Scopo del compito:
Individua nell'elenco qui sotto ogni riga in cui compare la parola "What" e ricopiala per intero.

=======

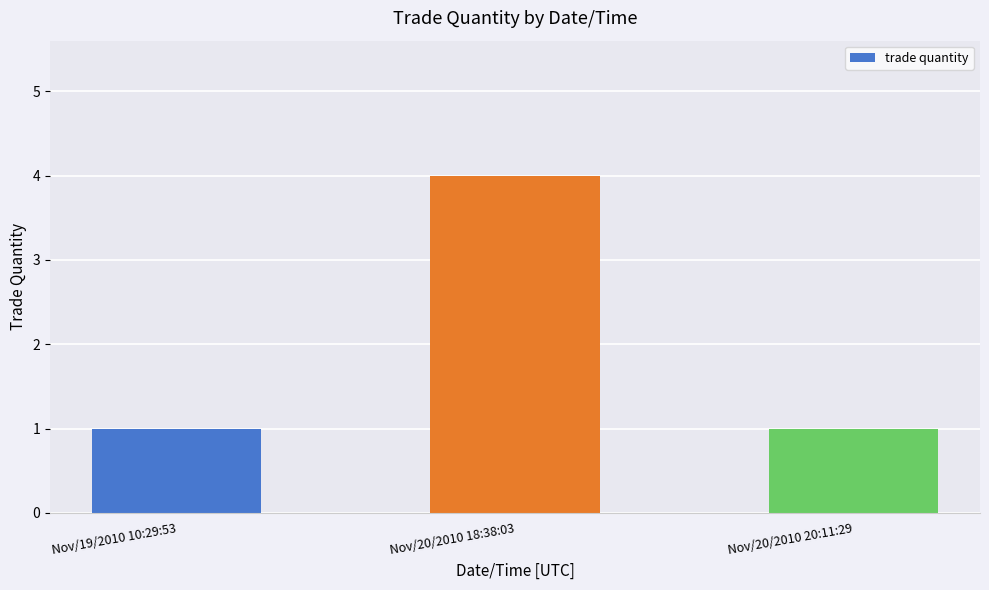

What is the maximum value shown in the chart?

4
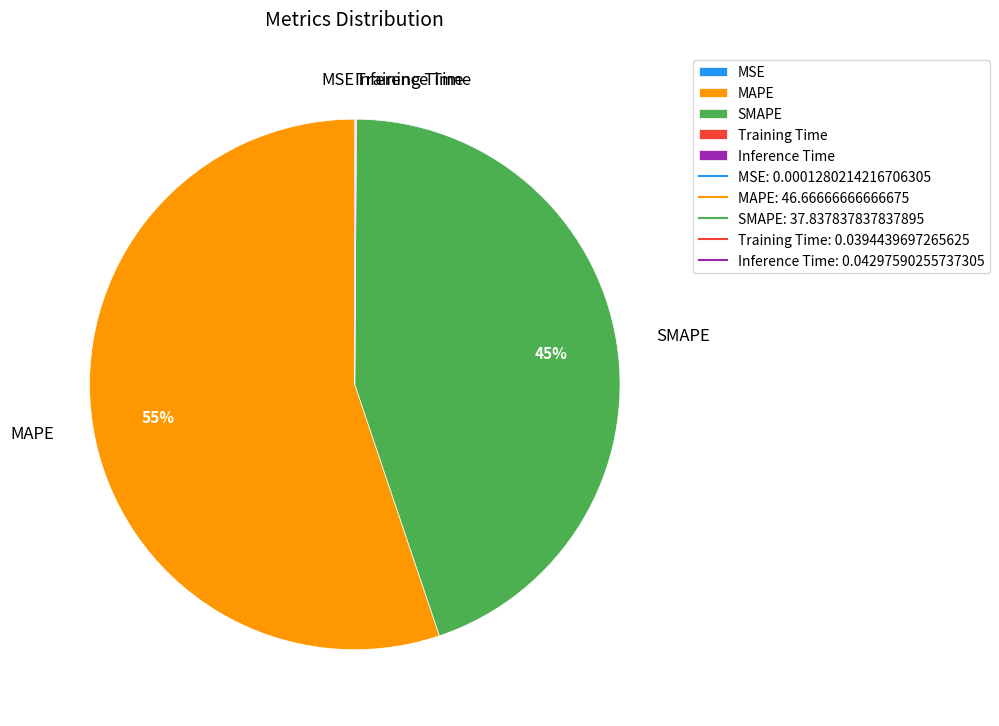

Which slice is the largest?

MAPE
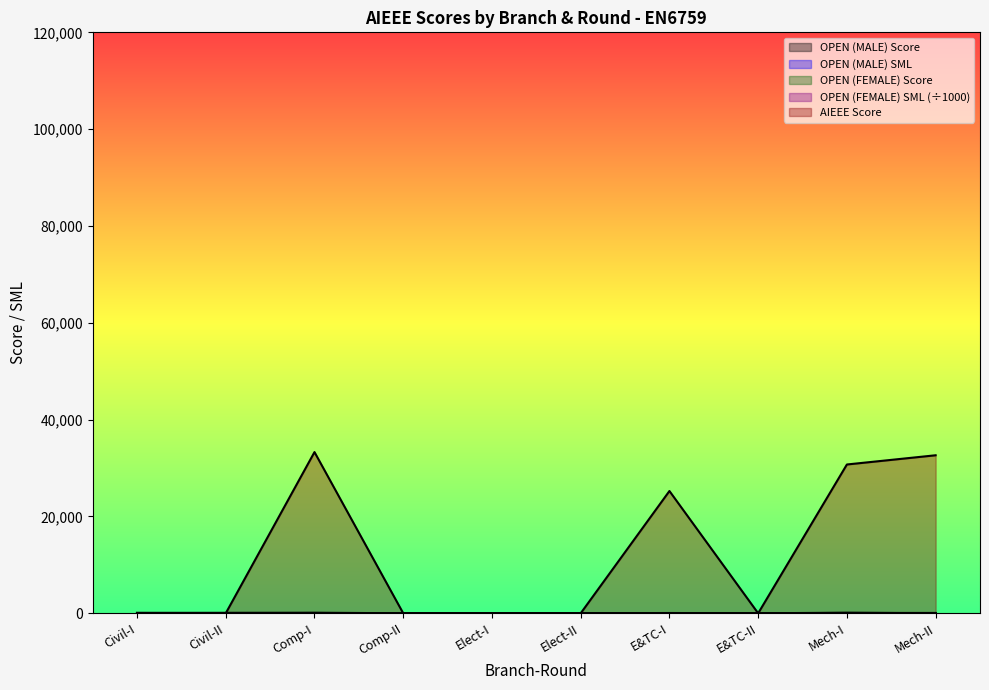

What is the sum of all OPEN (MALE) SML values?

303.0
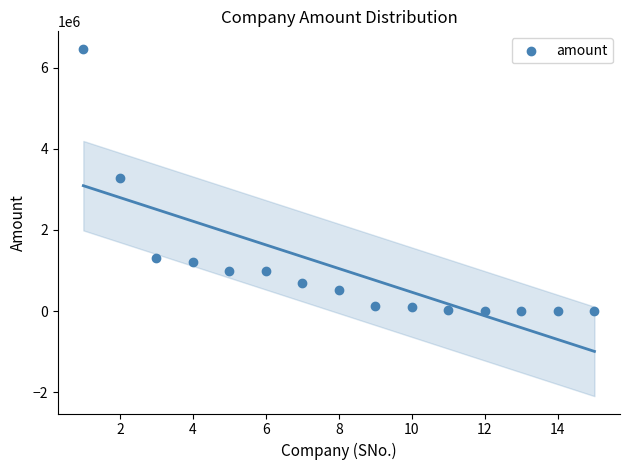

What is the range of Y values (max minus min)?

6466000.0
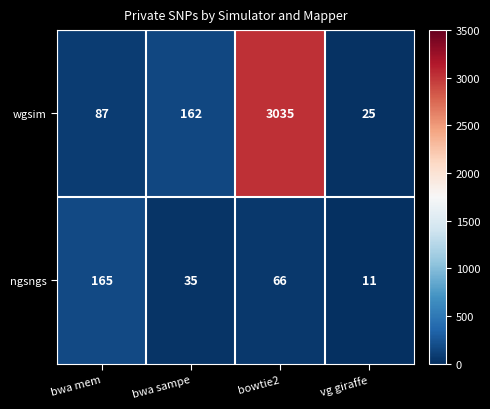

Where does the ngsngs series first go above 66?

bwa mem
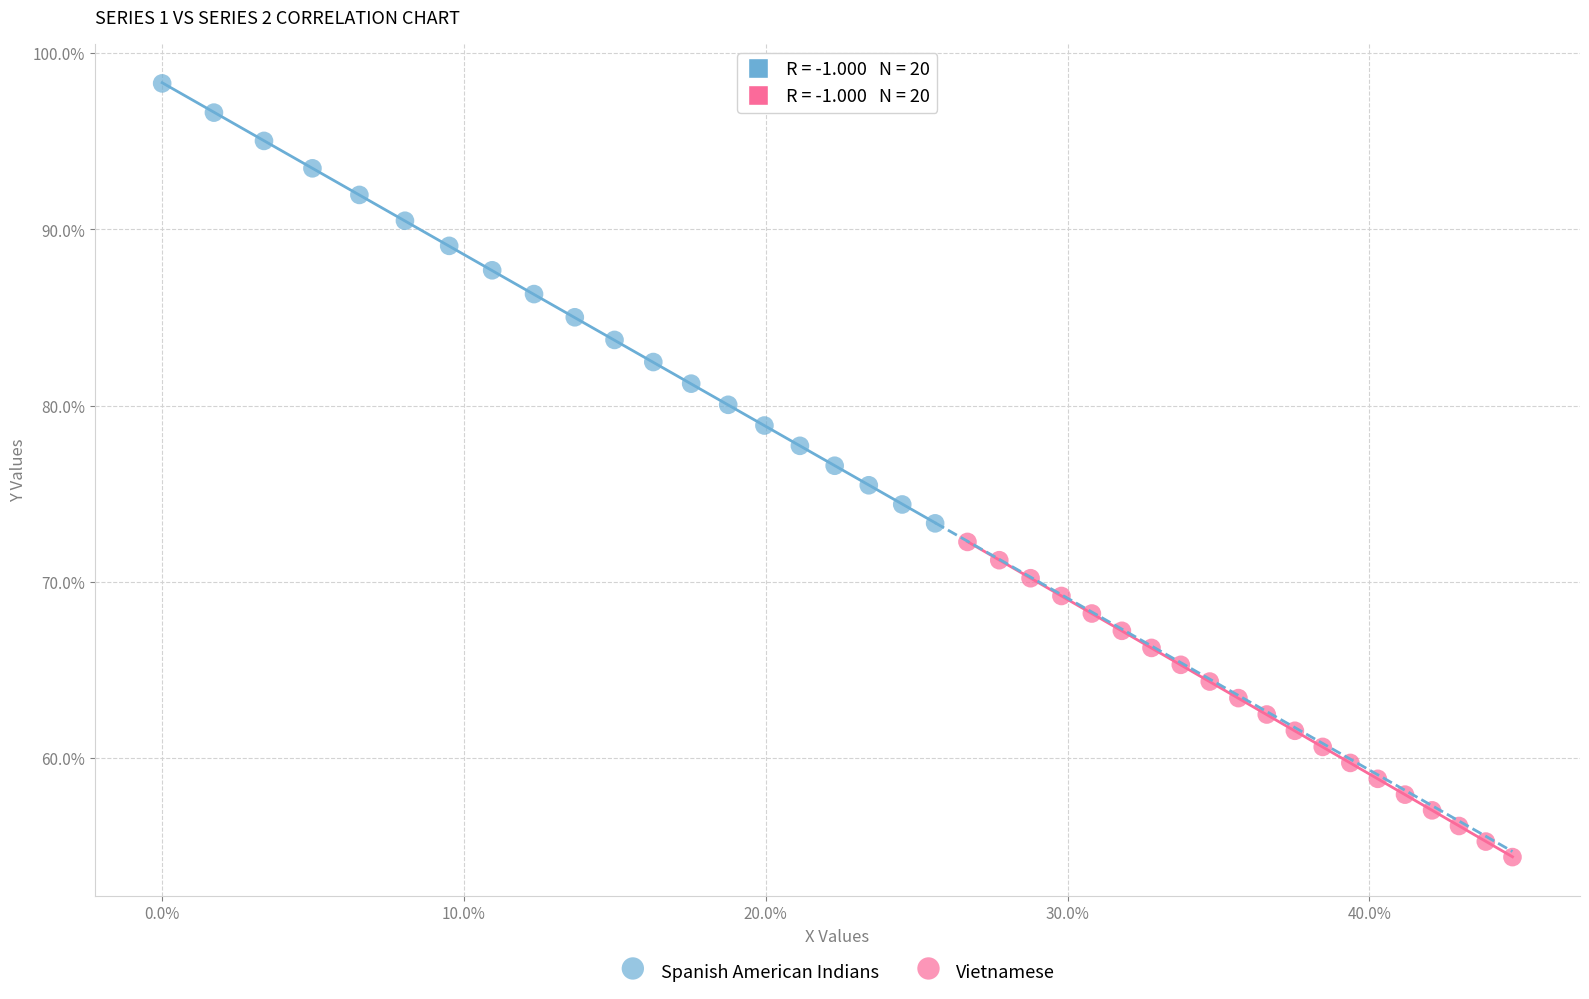

Which series has the largest Y range (max minus min)?

Spanish American Indians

=======

Soluzione qui sotto:
What is the maximum value shown in the chart?
What is the sum of all OPEN (MALE) SML values?
What is the range of Y values (max minus min)?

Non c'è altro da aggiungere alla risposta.